Courts of Justice committees in both the Virginia House of Delegates and Senate are currently reviewing the legislation, although lawmakers are struggling with new wording for the state’s resisting arrest law.

Under current law, police can only charge someone with resisting arrest if they’re “running from” or “fleeing” police.

A number of law enforcement groups, including the Fraternal Order of Police, would like to add language to the statute allowing officers to charge someone who fails to allow them-selves to be physically taken into custody.

The proposal comes after the State Court of Appeals threw out a Chesapeake man’s conviction last year.

Isiah David Joseph was charged with resisting arrest after he repeatedly swung his hands to prevent an officer from taking him into custody. The court ruled that Joseph couldn’t be charged with resisting arrest because he never ran from the arresting officer.  The court ruled Joseph should have been charged with Obstruction of Justice instead.

Kevin Carroll, President of the Fraternal Order of Police, said changing the definition of the resisting arrest statute would make the law easier for the average person to understand and would fill current gaps in both the obstructing justice statute and resisting arrest law.

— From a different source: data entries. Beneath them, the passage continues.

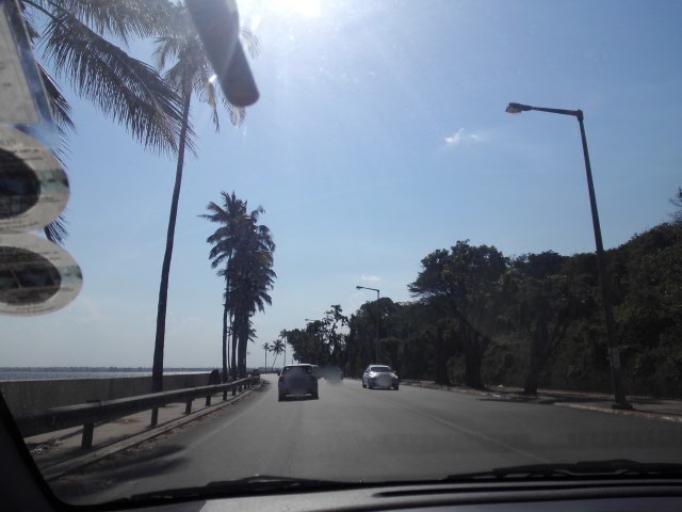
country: MZ
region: Maputo City
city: Maputo
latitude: -25.9838
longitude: 32.5913
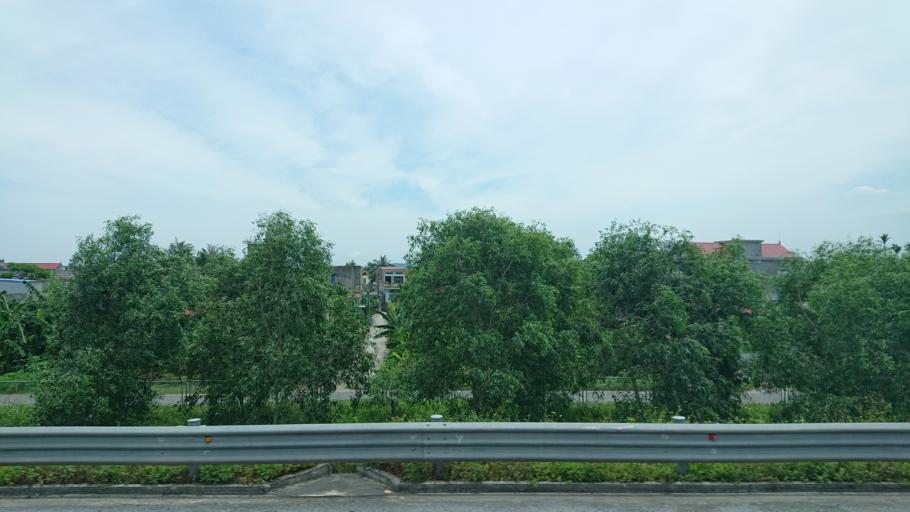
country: VN
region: Hai Phong
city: Nui Doi
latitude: 20.7682
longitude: 106.6347
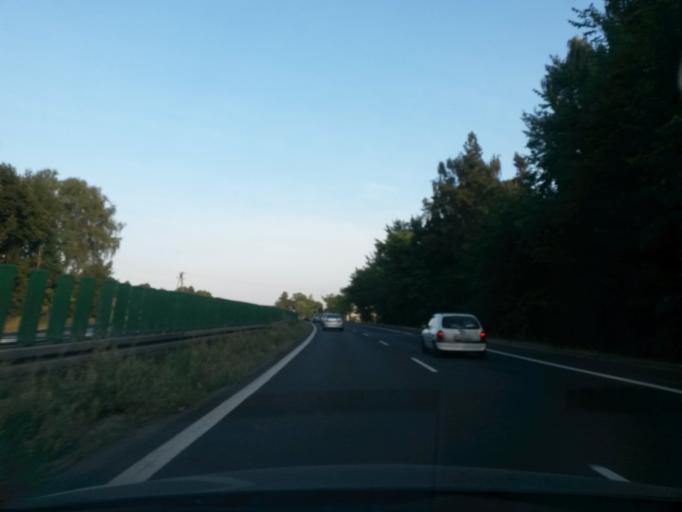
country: PL
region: Masovian Voivodeship
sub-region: Powiat nowodworski
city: Zakroczym
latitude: 52.4537
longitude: 20.5830
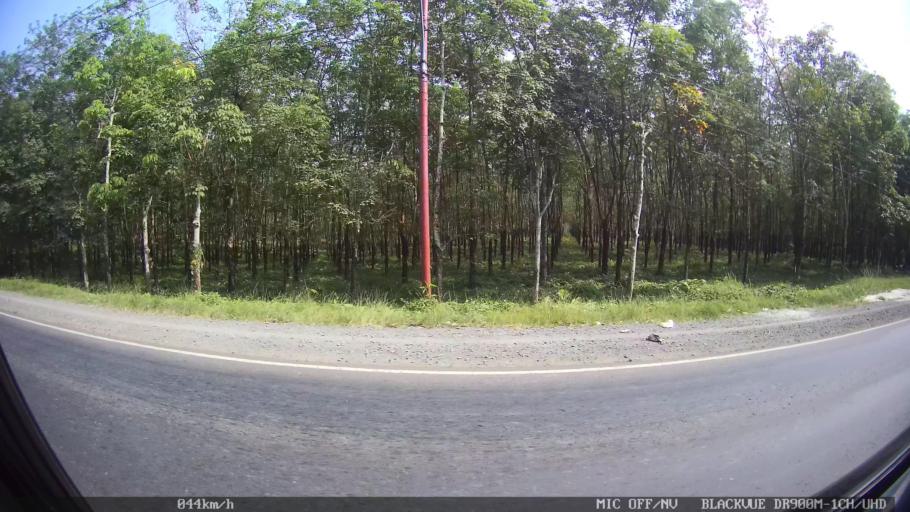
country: ID
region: Lampung
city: Gedongtataan
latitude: -5.3691
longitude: 105.1357
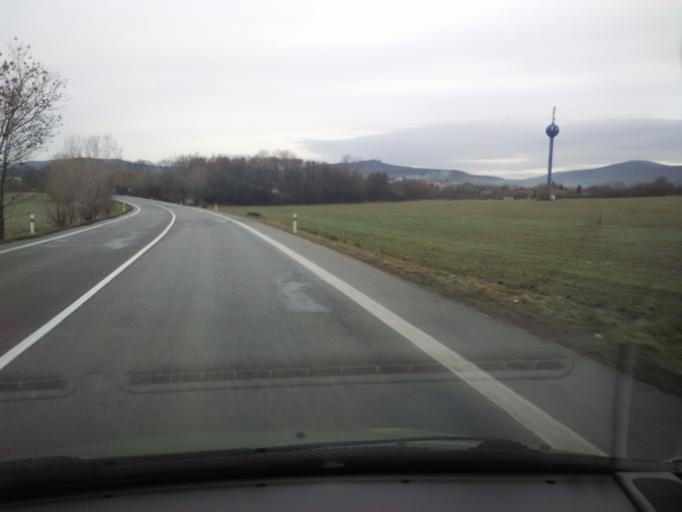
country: SK
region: Nitriansky
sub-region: Okres Nitra
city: Vrable
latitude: 48.3607
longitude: 18.2794
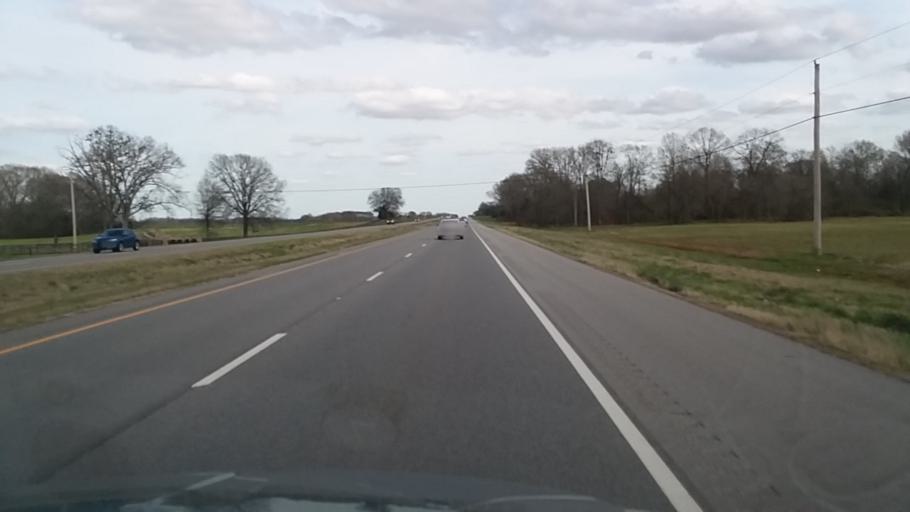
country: US
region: Alabama
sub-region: Colbert County
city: Muscle Shoals
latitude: 34.6841
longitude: -87.5442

“We’re just trying to make it simpler for citizens who have to know whether or not they’re resisting arrest, what that actually means,” Carroll said.

The American Civil Liberties Union of Virginia sees the legislation as a threat to a person’s constitutional rights.  Attorney Rob Poggenklass said the new law could criminalize passive behavior.

“Who knows what passively resists means,” said Poggenklass. “You can imagine someone engaging in civil disobedience and just doesn’t lift their arms. Under this bill, that would be a crime in Virginia.”

The ACLU is also concerned because under current Virginia law, people charged with resisting arrest are subject to having their DNA taken for analysis.